IT happens every year, and every year I think of my mother.

This year it happened on Tuesday.

It was a bright, sunny morning and I was on the Adver’s new late shift, which meant I got up and did lots of chores and had a little ‘me time’ before work. Nonsense. It meant I had an extra hour in bed and when I got up, the world was brighter and sunnier than it normally is at 7.30am.

Clearly, spring is here and therefore it was going to be a relatively warm day so I eschewed the usual socks and boots in favour of a pair of summery slip-ons and bare tootsies.

By lunchtime it was freezing cold and pouring with rain and that was when I thought of my mother.

“Ne’er cast a clout before May is out,” she was saying in my head in her Brummie burr. And she’s not wrong.

Which set me thinking about all the other things our mums come out with through our childhoods which are delivered as fact but on closer inspection from the perspective of adulthood are rather more dubious.

Can you really get piles by sitting on damp ground?

Is it actually true that if you go out wearing a vest or other undergarment that has not been properly aired — and by that I mean rested in a warm airing cupboard for a couple of days after it has been dried — then pneumonia will be pretty much instant?
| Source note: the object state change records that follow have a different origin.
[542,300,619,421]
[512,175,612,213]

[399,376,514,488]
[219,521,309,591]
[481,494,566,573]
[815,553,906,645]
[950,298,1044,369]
I’m also not entirely sure that if you spill salt and throw a pinch over your left shoulder it will go in the devil’s eye and keep you safe from harm.
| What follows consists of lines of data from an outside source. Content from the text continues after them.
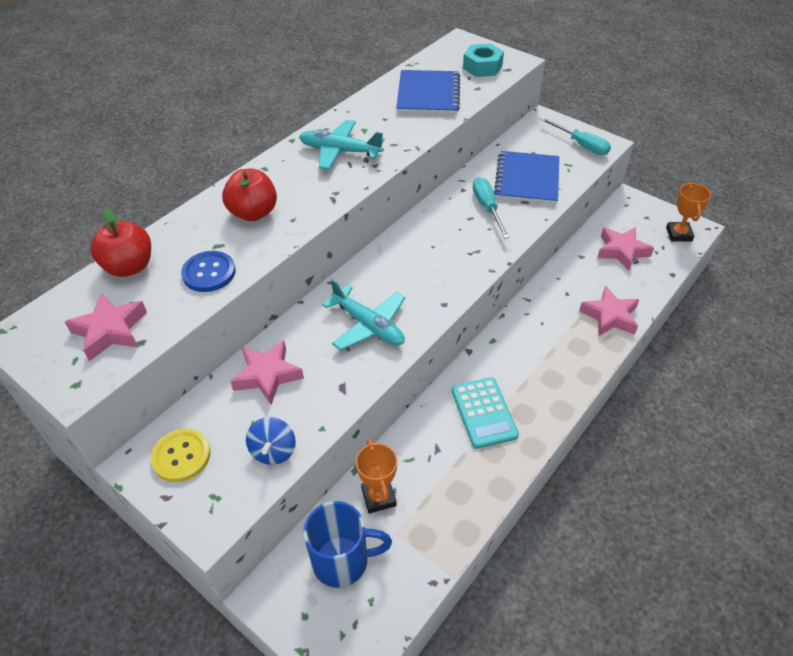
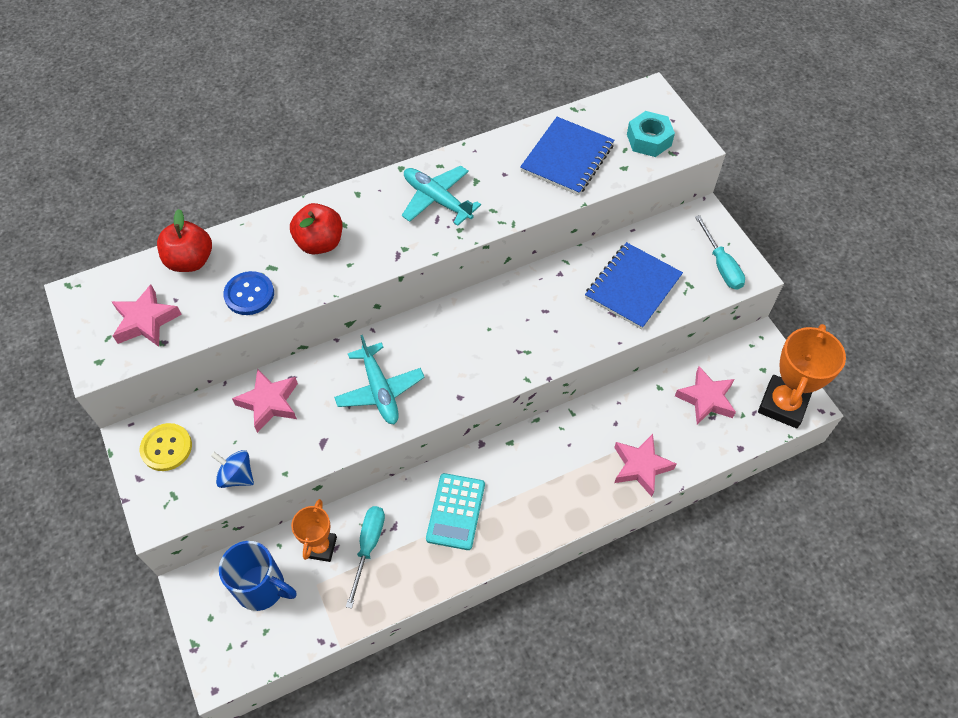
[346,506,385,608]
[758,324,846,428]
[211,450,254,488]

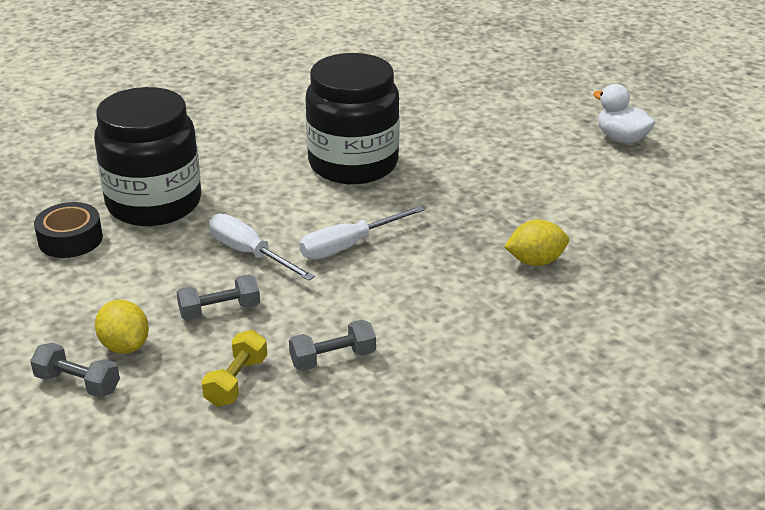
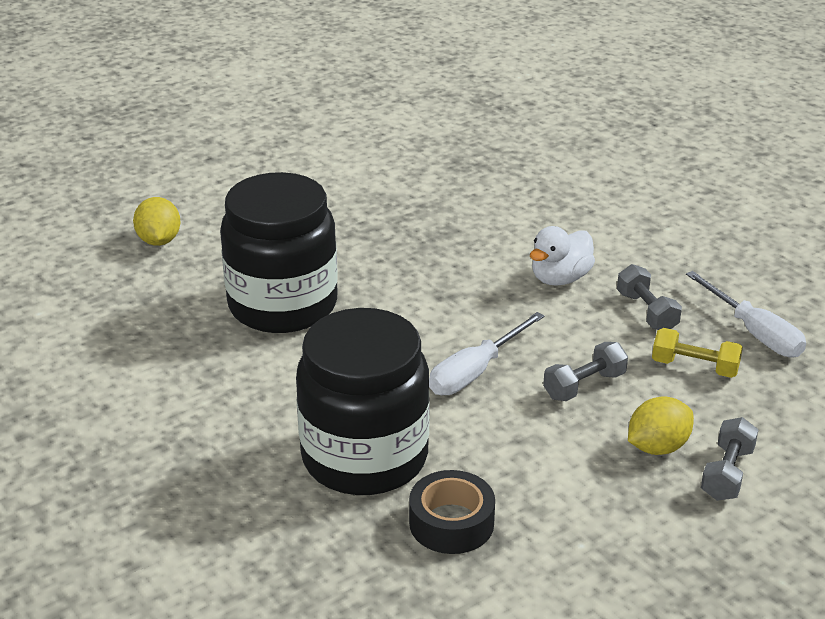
[530,226,595,286]
[686,271,806,358]
[133,197,180,246]
[543,342,628,401]

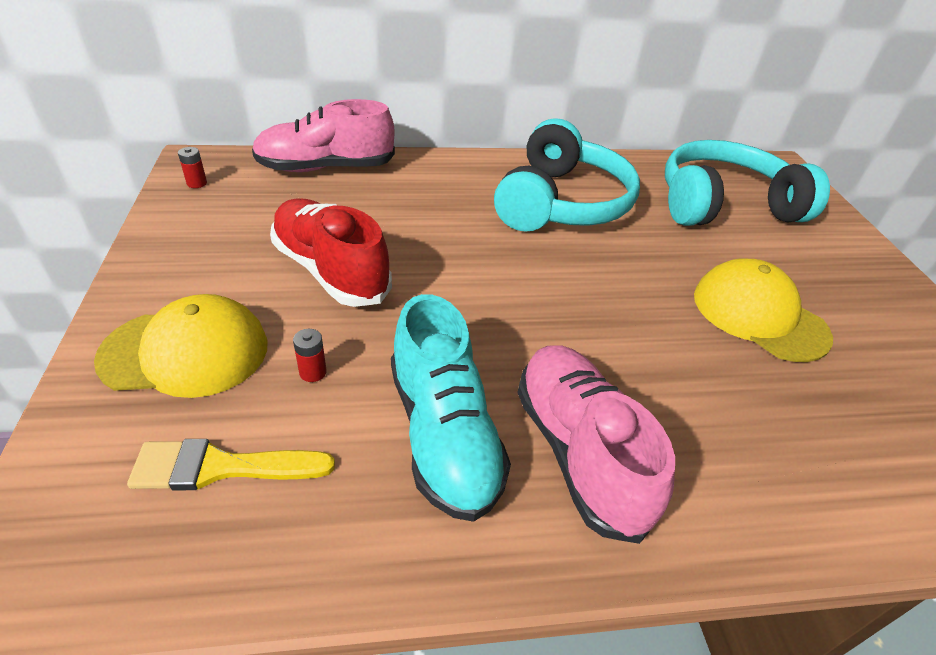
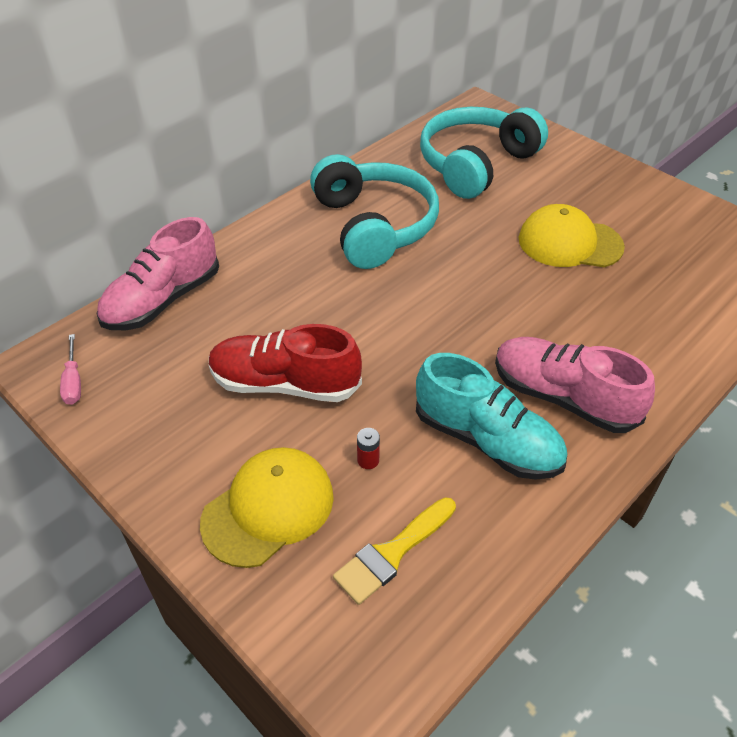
[60,334,81,405]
A friend of mine has a theory that all our old dears went to some sort of training school for mums where they learnt this stuff as it seems to be common knowledge among a certain generation of women.

His mother believed if you dropped a knife and then picked it up with your left hand you’d get a nice surprise. She believed it to the extent that, being selfless (also part of the mums’ training programme) if she dropped a knife she’d leave it on the floor all day until the menfolk got home so one of them could pick it up and have the nice surprise.

She also insisted if you ate the pips of an apple, it would grow roots around your heart and give you a heart attack.

What’s interesting, of course, is that most of these motherly myths are designed to keep us safe. Keeping warm and dry and taking care when picking up knives is all pretty sound advice. These ‘mothers’ truths’ probably stem back to working class life well over 100 years ago, when cholera, diphtheria and other diseases were rife, and hygiene and warm, dry conditions really could save your life.

So ahead of Mother’s Day, I’d like to say thanks, Mum, for all the advice over the years, the daft and the sensible. And I certainly won’t be casting a clout again any time soon.

A few of my favourite things

MY fellow columnist Graham Carter mused on the disappearance of biscuit barrels, blotting paper, butter dishes and the like from his house over the years in his column this week.

He pointed out that over the years, our domestic lives have changed considerably and things once seen as essential are now firmly relics of the past.

What alarmed me, though, was of the 61 items he named, I own 31. I hope to make it 32 at some point when I inherit the mincer.

I still write with an ink pen and use blotting paper, I keep my butter in a butter dish and my umbrellas in an umbrella stand and I do indeed have a pincushion in the shape of a cactus which I knitted myself.

So all of this must mean I’m stuck in some sort of time warp. Which either makes me very odd or very trendy in a retro, ironic, hipster kind of way. I suspect it’s the former.

  • SO the odious, sanctimonious and shouty Jeremy Kyle has run off to Barbados to marry his children’s former nanny. I hope he sits himself down on national TV and gives himself a good shouting at. People in glass houses, eh, Jezza?